__Written problem 1__
In the rows, replace "city" with "town" in the part that opens with the line containing "latitude: 25.3063" and closes with the last of the rows, changing nothing else. Give back that part alone.

__Given passage__
★ ★ ★ ★ ★

The Gruffalo and The Gruffalo’s Child

The Gruffalo, Front CoverWe have read this wonderful pair of books by Julia Donaldson countless times. What’s not to love about a tiny mouse who preys upon the fears of his predators with a bit of imagination and consistently catchy couplets? When it turns out that there is such a thing as a Gruffalo, the mouse has to think fast! In the sequel, the “Big Bad Mouse” is the bogeyman conjured up to keep the Gruffalo’s daughter away from the “deep dark Wood.” When the Gruffalo’s Child sneaks out to see for herself, the mouse has to think fast … again! Axel Scheffler’s illustrations offer additional details that my young readers love (cavewall drawings of Snake, Owl, Fox, and Mouse, for example). For the adult reader, the exquisite politeness of Mouse, Fox, Owl, Snake, and Gruffalo point to familiar social menaces and solutions more than to “nature red in tooth and claw” (Tennyson 57.15). What grown-up hasn’t wanted to conjure up a gruffalo of an excuse to escape an unwanted lunch invitation at least once in her or his life?

But I keep coming back to Donaldson for her note-perfect poetic meter, which is an integral part of the storytelling. Good poetry lays down a beat and then varies it in meaningful ways. The Gruffalo is mainly iambic and dactylic, invoking patterns children know well. (An iamb is one unstressed beat followed by a stressed beat: da DA. A dactyl is a stressed beat followed by two unstressed beats: DA da da.) Say these two dialogic couplets out loud to hear the dactyls tripping along decorously:

[Fox] Where are you going to, little brown mouse?

★ ★ ★ ★ ★

__Exercise data__
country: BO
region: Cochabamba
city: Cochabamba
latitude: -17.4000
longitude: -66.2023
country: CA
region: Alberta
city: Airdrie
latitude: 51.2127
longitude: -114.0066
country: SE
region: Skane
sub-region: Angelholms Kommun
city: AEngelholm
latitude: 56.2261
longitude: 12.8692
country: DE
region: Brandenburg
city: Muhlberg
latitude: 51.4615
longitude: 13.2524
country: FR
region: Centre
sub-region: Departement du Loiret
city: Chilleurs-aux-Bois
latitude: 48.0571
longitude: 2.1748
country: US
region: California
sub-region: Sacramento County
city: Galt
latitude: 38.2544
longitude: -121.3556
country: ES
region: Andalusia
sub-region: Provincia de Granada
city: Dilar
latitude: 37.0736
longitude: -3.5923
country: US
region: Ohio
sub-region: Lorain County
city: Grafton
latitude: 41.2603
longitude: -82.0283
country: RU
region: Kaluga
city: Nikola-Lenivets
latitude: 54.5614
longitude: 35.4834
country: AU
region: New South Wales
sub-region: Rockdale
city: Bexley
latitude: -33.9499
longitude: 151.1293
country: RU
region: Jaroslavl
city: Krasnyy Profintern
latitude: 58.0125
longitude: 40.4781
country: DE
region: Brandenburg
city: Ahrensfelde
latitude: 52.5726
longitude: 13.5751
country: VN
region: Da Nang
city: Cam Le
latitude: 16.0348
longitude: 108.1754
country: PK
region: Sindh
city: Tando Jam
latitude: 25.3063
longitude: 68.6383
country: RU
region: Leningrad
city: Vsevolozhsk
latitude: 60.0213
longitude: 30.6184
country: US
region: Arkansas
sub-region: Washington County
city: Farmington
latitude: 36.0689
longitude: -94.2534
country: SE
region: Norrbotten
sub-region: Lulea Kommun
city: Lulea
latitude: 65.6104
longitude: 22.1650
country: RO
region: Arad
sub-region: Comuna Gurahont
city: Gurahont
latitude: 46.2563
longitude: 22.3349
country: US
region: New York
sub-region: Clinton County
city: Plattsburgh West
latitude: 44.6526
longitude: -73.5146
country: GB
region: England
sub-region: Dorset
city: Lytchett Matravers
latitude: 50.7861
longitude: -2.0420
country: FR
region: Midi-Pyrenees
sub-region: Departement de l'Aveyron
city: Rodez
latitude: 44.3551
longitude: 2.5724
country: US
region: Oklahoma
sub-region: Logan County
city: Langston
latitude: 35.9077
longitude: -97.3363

★ ★ ★ ★ ★

__Written problem 2__
Carry on the review of The Gruffalo books from the point where it stops.

__Expected output 1__
latitude: 25.3063
longitude: 68.6383
country: RU
region: Leningrad
town: Vsevolozhsk
latitude: 60.0213
longitude: 30.6184
country: US
region: Arkansas
sub-region: Washington County
town: Farmington
latitude: 36.0689
longitude: -94.2534
country: SE
region: Norrbotten
sub-region: Lulea Kommun
town: Lulea
latitude: 65.6104
longitude: 22.1650
country: RO
region: Arad
sub-region: Comuna Gurahont
town: Gurahont
latitude: 46.2563
longitude: 22.3349
country: US
region: New York
sub-region: Clinton County
town: Plattsburgh West
latitude: 44.6526
longitude: -73.5146
country: GB
region: England
sub-region: Dorset
town: Lytchett Matravers
latitude: 50.7861
longitude: -2.0420
country: FR
region: Midi-Pyrenees
sub-region: Departement de l'Aveyron
town: Rodez
latitude: 44.3551
longitude: 2.5724
country: US
region: Oklahoma
sub-region: Logan County
town: Langston
latitude: 35.9077
longitude: -97.3363

__Expected output 2__
Come and have lunch in my underground house.
[Mouse] It’s terribly kind of you Fox, but no —
I’m going to have lunch with a gruffalo.

All very polite and light, until the mouse brings up his imaginary pre-arranged lunch date. The mouse forces Fox off the social script.

[Fox] A gruffalo? What’s a gruf-fa-lo?

With the two interrogatives (the first one a non-sequitur or non-sentence), the meter abruptly shifts to spondees (two stressed syllables), which I’ve marked in bold. There are many ways to read this line (and I’ve tried them all over the course of reading this book aloud several hundred times), but the words seem to come out best as querulous spondees. To me, the change of meter signals an irruption into the normal flow of social dialogue. The mouse inserts a surprising piece of information. The Fox can’t help but ask — just as Owl and Snake will do in the subsequent pages.

The mouse is in control of the social dialogue from this point on. First, he gets to complete Fox’s incomplete half-line:

A gruffalo! Why, didn’t you know?

In studies of Shakespeare’s verse by theatre practitioners, there’s general consensus that shared half-lines indicate haste, with the second speaker jumping in to finish the line (Rokison). In this case, the mouse feigns exclamatory surprise (“A gruffalo!”) and shames his interlocutor with the implication that Fox is outside a knowledge community (“Why, didn’t you know?”). Without much time to think, the mouse resorts to a repeated adjective rather than specifics of the gruffalo’s appearance:

He has terrible tusks, and terrible claws,
And terrible teeth in his terrible jaws.

The mouse will elaborate these details in his next encounters (with Owl and Snake), when he’s had more time to conjure up the vision of the Gruffalo. But this moment, when the mouse is only beginning to imagine his Gruffalo, always makes me laugh. “Terrible” is the best he can do — four times! Technically, the repetition of “terrible” is an instance of “diacope.” Silva Rhetoricae defines diacope as “Repetition of a word with one or more between, usually to express deep feeling.” The mouse is certainly feeling something deep: fear of being eaten by Fox! And so he is both in control of the exchange and not entirely in control of the image … yet. When he does fully master the idea of a gruffalo, the Gruffalo (now with an uppercase G) materializes in front of him, a new terror to be managed.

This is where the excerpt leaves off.